> [GIVEN INFORMATION]:
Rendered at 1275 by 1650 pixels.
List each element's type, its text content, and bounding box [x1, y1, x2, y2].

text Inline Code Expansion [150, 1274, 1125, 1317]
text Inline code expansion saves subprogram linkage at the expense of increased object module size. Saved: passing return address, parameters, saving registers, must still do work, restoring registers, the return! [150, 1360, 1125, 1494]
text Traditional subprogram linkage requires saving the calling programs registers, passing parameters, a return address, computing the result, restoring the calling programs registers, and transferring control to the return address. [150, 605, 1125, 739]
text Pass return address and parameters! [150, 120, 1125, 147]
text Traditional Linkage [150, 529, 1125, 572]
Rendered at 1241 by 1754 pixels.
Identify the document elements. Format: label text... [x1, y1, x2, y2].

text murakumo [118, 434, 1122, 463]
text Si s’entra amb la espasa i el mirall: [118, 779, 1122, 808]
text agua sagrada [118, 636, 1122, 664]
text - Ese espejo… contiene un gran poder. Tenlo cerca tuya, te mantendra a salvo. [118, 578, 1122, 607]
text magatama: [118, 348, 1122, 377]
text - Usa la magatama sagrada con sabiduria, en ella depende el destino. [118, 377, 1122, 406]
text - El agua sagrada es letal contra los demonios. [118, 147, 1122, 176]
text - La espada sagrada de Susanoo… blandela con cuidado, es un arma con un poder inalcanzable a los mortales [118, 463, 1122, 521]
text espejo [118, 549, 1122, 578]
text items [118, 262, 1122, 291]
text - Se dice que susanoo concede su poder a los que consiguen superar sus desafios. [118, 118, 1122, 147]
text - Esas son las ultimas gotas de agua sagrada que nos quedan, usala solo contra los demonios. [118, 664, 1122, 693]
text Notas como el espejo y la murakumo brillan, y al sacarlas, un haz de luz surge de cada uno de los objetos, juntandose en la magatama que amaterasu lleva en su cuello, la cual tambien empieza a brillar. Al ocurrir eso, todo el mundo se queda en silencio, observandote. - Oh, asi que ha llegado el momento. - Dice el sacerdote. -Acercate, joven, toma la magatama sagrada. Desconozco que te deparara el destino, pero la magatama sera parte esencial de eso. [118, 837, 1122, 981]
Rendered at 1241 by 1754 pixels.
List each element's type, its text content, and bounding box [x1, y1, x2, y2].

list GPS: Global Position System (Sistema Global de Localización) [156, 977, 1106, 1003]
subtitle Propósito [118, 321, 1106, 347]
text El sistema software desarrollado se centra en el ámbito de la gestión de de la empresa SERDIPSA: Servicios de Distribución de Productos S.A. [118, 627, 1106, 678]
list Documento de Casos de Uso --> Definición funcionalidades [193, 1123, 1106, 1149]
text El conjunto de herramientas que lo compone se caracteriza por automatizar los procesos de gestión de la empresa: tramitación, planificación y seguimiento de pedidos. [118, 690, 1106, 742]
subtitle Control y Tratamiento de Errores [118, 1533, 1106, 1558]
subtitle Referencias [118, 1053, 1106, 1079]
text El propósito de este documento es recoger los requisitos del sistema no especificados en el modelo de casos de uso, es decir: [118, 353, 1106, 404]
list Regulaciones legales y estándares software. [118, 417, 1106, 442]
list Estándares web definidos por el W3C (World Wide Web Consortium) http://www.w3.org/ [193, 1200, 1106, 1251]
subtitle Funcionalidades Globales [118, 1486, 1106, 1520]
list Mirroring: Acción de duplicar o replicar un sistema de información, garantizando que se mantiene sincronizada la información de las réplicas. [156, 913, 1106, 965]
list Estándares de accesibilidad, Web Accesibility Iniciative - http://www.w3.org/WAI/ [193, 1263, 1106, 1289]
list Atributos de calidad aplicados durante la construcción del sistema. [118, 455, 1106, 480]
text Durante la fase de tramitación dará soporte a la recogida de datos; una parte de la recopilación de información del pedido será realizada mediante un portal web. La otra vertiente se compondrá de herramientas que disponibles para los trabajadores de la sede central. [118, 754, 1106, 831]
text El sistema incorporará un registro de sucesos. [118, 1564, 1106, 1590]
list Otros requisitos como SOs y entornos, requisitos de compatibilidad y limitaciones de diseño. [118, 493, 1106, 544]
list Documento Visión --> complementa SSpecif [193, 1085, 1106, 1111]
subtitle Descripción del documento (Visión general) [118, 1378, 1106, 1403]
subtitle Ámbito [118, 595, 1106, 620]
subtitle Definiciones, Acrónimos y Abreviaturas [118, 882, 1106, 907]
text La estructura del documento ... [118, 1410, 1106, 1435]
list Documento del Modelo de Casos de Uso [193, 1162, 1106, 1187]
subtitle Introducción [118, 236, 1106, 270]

> [OBJECTIVE]:
Can you reproduce every line of all three items above, unchanged and in the same order?

> [WORKED SOLUTION]:
Rendered at 1275 by 1650 pixels.
List each element's type, its text content, and bounding box [x1, y1, x2, y2].

text Inline Code Expansion [150, 1274, 1125, 1317]
text Inline code expansion saves subprogram linkage at the expense of increased object module size. Saved: passing return address, parameters, saving registers, must still do work, restoring registers, the return! [150, 1360, 1125, 1494]
text Traditional subprogram linkage requires saving the calling programs registers, passing parameters, a return address, computing the result, restoring the calling programs registers, and transferring control to the return address. [150, 605, 1125, 739]
text Pass return address and parameters! [150, 120, 1125, 147]
text Traditional Linkage [150, 529, 1125, 572]
Rendered at 1241 by 1754 pixels.
Identify the document elements. Format: label text... [x1, y1, x2, y2].

text murakumo [118, 434, 1122, 463]
text Si s’entra amb la espasa i el mirall: [118, 779, 1122, 808]
text agua sagrada [118, 636, 1122, 664]
text - Ese espejo… contiene un gran poder. Tenlo cerca tuya, te mantendra a salvo. [118, 578, 1122, 607]
text magatama: [118, 348, 1122, 377]
text - Usa la magatama sagrada con sabiduria, en ella depende el destino. [118, 377, 1122, 406]
text - El agua sagrada es letal contra los demonios. [118, 147, 1122, 176]
text - La espada sagrada de Susanoo… blandela con cuidado, es un arma con un poder inalcanzable a los mortales [118, 463, 1122, 521]
text espejo [118, 549, 1122, 578]
text items [118, 262, 1122, 291]
text - Se dice que susanoo concede su poder a los que consiguen superar sus desafios. [118, 118, 1122, 147]
text - Esas son las ultimas gotas de agua sagrada que nos quedan, usala solo contra los demonios. [118, 664, 1122, 693]
text Notas como el espejo y la murakumo brillan, y al sacarlas, un haz de luz surge de cada uno de los objetos, juntandose en la magatama que amaterasu lleva en su cuello, la cual tambien empieza a brillar. Al ocurrir eso, todo el mundo se queda en silencio, observandote. - Oh, asi que ha llegado el momento. - Dice el sacerdote. -Acercate, joven, toma la magatama sagrada. Desconozco que te deparara el destino, pero la magatama sera parte esencial de eso. [118, 837, 1122, 981]
Rendered at 1241 by 1754 pixels.
List each element's type, its text content, and bounding box [x1, y1, x2, y2].

list GPS: Global Position System (Sistema Global de Localización) [156, 977, 1106, 1003]
subtitle Propósito [118, 321, 1106, 347]
text El sistema software desarrollado se centra en el ámbito de la gestión de de la empresa SERDIPSA: Servicios de Distribución de Productos S.A. [118, 627, 1106, 678]
list Documento de Casos de Uso --> Definición funcionalidades [193, 1123, 1106, 1149]
text El conjunto de herramientas que lo compone se caracteriza por automatizar los procesos de gestión de la empresa: tramitación, planificación y seguimiento de pedidos. [118, 690, 1106, 742]
subtitle Control y Tratamiento de Errores [118, 1533, 1106, 1558]
subtitle Referencias [118, 1053, 1106, 1079]
text El propósito de este documento es recoger los requisitos del sistema no especificados en el modelo de casos de uso, es decir: [118, 353, 1106, 404]
list Regulaciones legales y estándares software. [118, 417, 1106, 442]
list Estándares web definidos por el W3C (World Wide Web Consortium) http://www.w3.org/ [193, 1200, 1106, 1251]
subtitle Funcionalidades Globales [118, 1486, 1106, 1520]
list Mirroring: Acción de duplicar o replicar un sistema de información, garantizando que se mantiene sincronizada la información de las réplicas. [156, 913, 1106, 965]
list Estándares de accesibilidad, Web Accesibility Iniciative - http://www.w3.org/WAI/ [193, 1263, 1106, 1289]
list Atributos de calidad aplicados durante la construcción del sistema. [118, 455, 1106, 480]
text Durante la fase de tramitación dará soporte a la recogida de datos; una parte de la recopilación de información del pedido será realizada mediante un portal web. La otra vertiente se compondrá de herramientas que disponibles para los trabajadores de la sede central. [118, 754, 1106, 831]
text El sistema incorporará un registro de sucesos. [118, 1564, 1106, 1590]
list Otros requisitos como SOs y entornos, requisitos de compatibilidad y limitaciones de diseño. [118, 493, 1106, 544]
list Documento Visión --> complementa SSpecif [193, 1085, 1106, 1111]
subtitle Descripción del documento (Visión general) [118, 1378, 1106, 1403]
subtitle Ámbito [118, 595, 1106, 620]
subtitle Definiciones, Acrónimos y Abreviaturas [118, 882, 1106, 907]
text La estructura del documento ... [118, 1410, 1106, 1435]
list Documento del Modelo de Casos de Uso [193, 1162, 1106, 1187]
subtitle Introducción [118, 236, 1106, 270]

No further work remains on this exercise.